Dear Mr. Stead,—The Tsar is ready to disarm. I am ready to disarm. Collect the others; it should not be much of a task now.

Mark Twain.

He refused offers of many sorts. He declined ten thousand dollars for a tobacco indorsement, though he liked the tobacco well enough. He declined ten thousand dollars a year for five years to lend his name as editor of a humorous periodical. He declined another ten thousand for ten lectures, and another offer for fifty lectures at the same rate—that is, one thousand dollars per night. He could get along without these sums, he said, and still preserve some remnants of his self-respect.
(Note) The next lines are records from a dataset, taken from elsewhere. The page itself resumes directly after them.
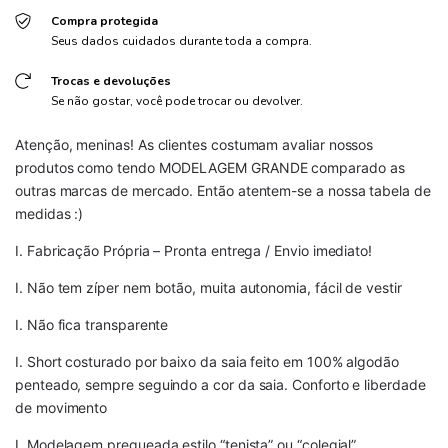
Compra protegida
Seus dados cuidados durante toda a compra.
Trocas e devoluções
Se não gostar, você pode trocar ou devolver.
Atenção, meninas! As clientes costumam avaliar nossos
produtos como tendo MODELAGEM GRANDE comparado as
outras marcas de mercado. Então atentem-se a nossa tabela de
medidas :)
I. Fabricação Própria – Pronta entrega / Envio imediato!
I. Não tem zíper nem botão, muita autonomia, fácil de vestir
I. Não fica transparente
I. Short costurado por baixo da saia feito em 100% algodão
penteado, sempre seguindo a cor da saia. Conforto e liberdade
de movimento
I. Modelagem pregueada estilo “tenista” ou “colegial”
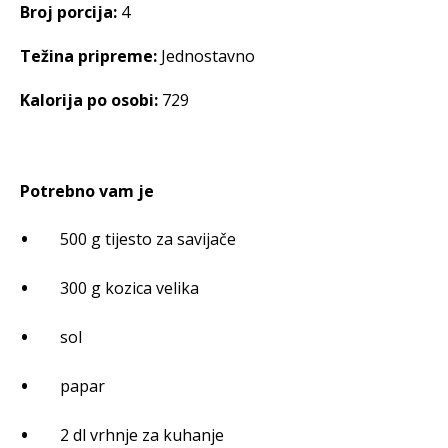
Broj porcija:
4
Težina pripreme:
Jednostavno
Kalorija po osobi:
729
Potrebno vam je
500 g tijesto za savijače
300 g kozica velika
sol
papar
2 dl vrhnje za kuhanje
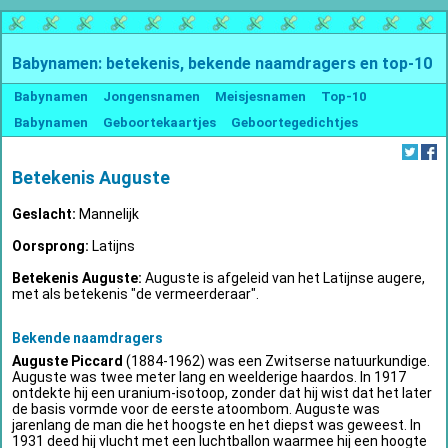
Babynamen: betekenis, bekende naamdragers en top-10
Babynamen
Jongensnamen
Meisjesnamen
Top-10
Babynamen
Geboortekaartjes
Geboortegedichtjes
Betekenis Auguste
Geslacht:
Mannelijk
Oorsprong:
Latijns
Betekenis Auguste:
Auguste is afgeleid van het Latijnse augere,
met als betekenis "de vermeerderaar".
Bekende naamdragers
Auguste Piccard
(1884-1962) was een Zwitserse natuurkundige.
Auguste was twee meter lang en weelderige haardos. In 1917
ontdekte hij een uranium-isotoop, zonder dat hij wist dat het later
de basis vormde voor de eerste atoombom. Auguste was
jarenlang de man die het hoogste en het diepst was geweest. In
1931 deed hij vlucht met een luchtballon waarmee hij een hoogte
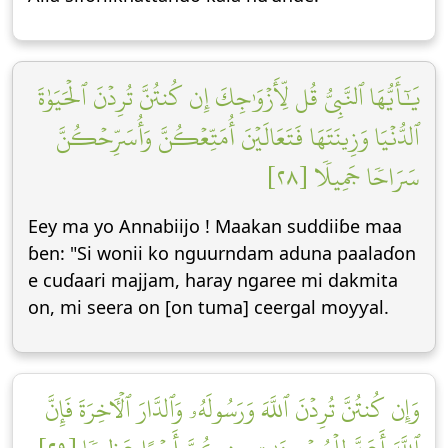
يَٰٓأَيُّهَا ٱلنَّبِيُّ قُل لِّأَزۡوَٰجِكَ إِن كُنتُنَّ تُرِدۡنَ ٱلۡحَيَوٰةَ
ٱلدُّنۡيَا وَزِينَتَهَا فَتَعَالَيۡنَ أُمَتِّعۡكُنَّ وَأُسَرِّحۡكُنَّ
سَرَاحٗا جَمِيلٗا [٢٨]
Eey ma yo Annabiijo ! Maakan suddiiɓe maa
ɓen: "Si wonii ko nguurndam aduna paalaɗon
e cuɗaari majjam, haray ngaree mi dakmita
on, mi seera on [on tuma] ceergal moƴƴal.
وَإِن كُنتُنَّ تُرِدۡنَ ٱللَّهَ وَرَسُولَهُۥ وَٱلدَّارَ ٱلۡأٓخِرَةَ فَإِنَّ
It was May, 1899, when Clemens and his family left Vienna. They spent a summer in Sweden on account of the health of Jean Clemens, and located in London apartments—30 Wellington Court—for the winter. Then followed a summer at beautiful Dollis Hill, an old house where Gladstone had often visited, on a shady hilltop just outside of London. The city had not quite inclosed the place then, and there were spreading oaks, a pond with lily-pads, and wide spaces of grassy lawn. The place to-day is converted into a public garden called Gladstone Park. Writing to Twichell in mid-summer, Clemens said:

I am the only person who is ever in the house in the daytime, but I am working, and deep in the luxury of it. But there is one tremendous defect. Livy is all so enchanted with the place and so in love with it that she doesn't know how she is going to tear herself away from it.